» Task directions: Among the lines of the entries below, count those containing the word "knee" and answer with the number only.

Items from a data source

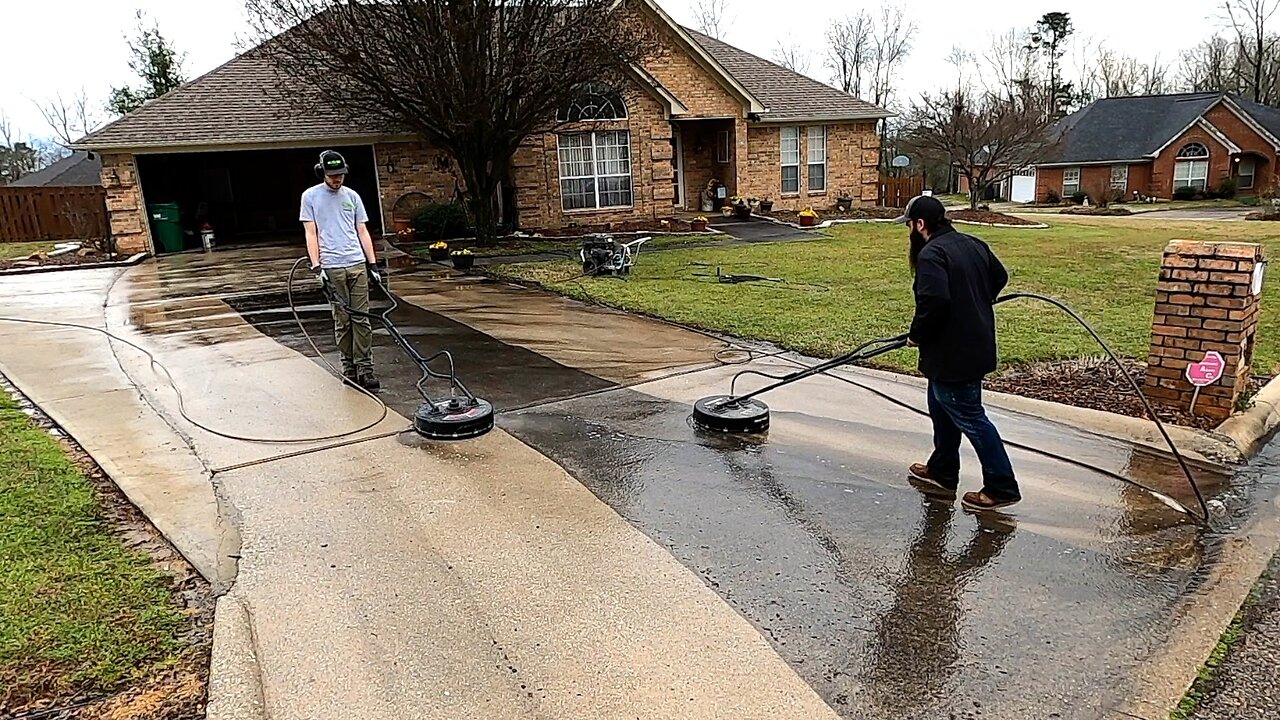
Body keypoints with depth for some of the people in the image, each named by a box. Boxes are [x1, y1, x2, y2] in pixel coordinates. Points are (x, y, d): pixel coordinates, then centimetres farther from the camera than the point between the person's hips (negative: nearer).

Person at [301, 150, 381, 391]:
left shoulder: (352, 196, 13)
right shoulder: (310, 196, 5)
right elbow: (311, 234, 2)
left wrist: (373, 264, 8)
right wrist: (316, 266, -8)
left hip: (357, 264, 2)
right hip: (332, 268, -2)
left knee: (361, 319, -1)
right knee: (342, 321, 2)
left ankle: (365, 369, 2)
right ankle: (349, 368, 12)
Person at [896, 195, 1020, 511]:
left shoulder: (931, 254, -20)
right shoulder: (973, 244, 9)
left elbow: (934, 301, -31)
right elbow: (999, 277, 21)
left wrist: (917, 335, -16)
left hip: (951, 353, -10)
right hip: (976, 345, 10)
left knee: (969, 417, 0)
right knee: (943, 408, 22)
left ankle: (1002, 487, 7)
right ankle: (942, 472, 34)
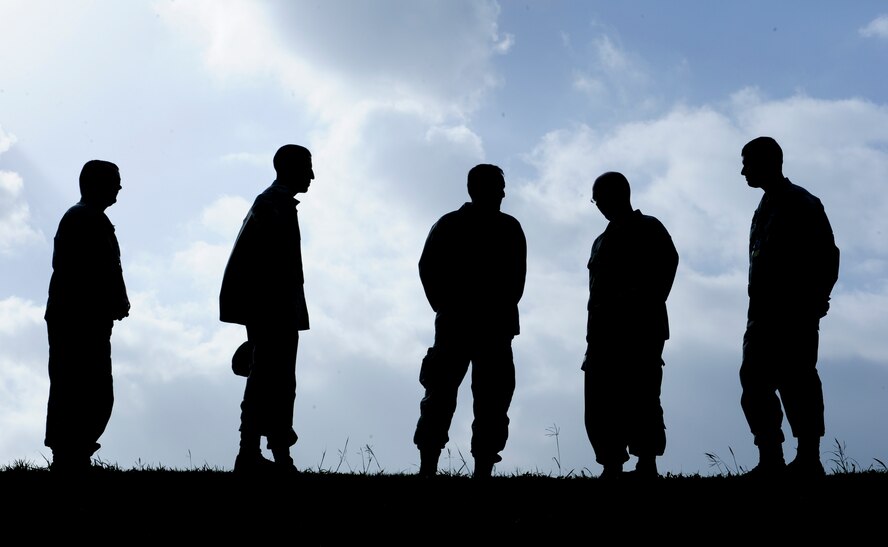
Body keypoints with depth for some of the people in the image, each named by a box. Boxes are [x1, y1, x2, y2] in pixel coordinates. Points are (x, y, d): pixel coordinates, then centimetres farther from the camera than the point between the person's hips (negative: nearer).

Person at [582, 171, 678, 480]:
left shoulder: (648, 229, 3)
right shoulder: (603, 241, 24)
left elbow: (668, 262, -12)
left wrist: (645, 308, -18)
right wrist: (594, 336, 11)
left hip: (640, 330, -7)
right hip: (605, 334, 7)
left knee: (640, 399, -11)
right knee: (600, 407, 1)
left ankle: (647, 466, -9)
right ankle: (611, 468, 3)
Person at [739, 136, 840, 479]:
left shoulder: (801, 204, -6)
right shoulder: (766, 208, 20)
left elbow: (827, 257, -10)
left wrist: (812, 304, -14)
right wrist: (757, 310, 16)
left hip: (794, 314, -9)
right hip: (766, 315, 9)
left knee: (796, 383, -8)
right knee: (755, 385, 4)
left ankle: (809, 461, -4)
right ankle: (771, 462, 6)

» Solution below: 8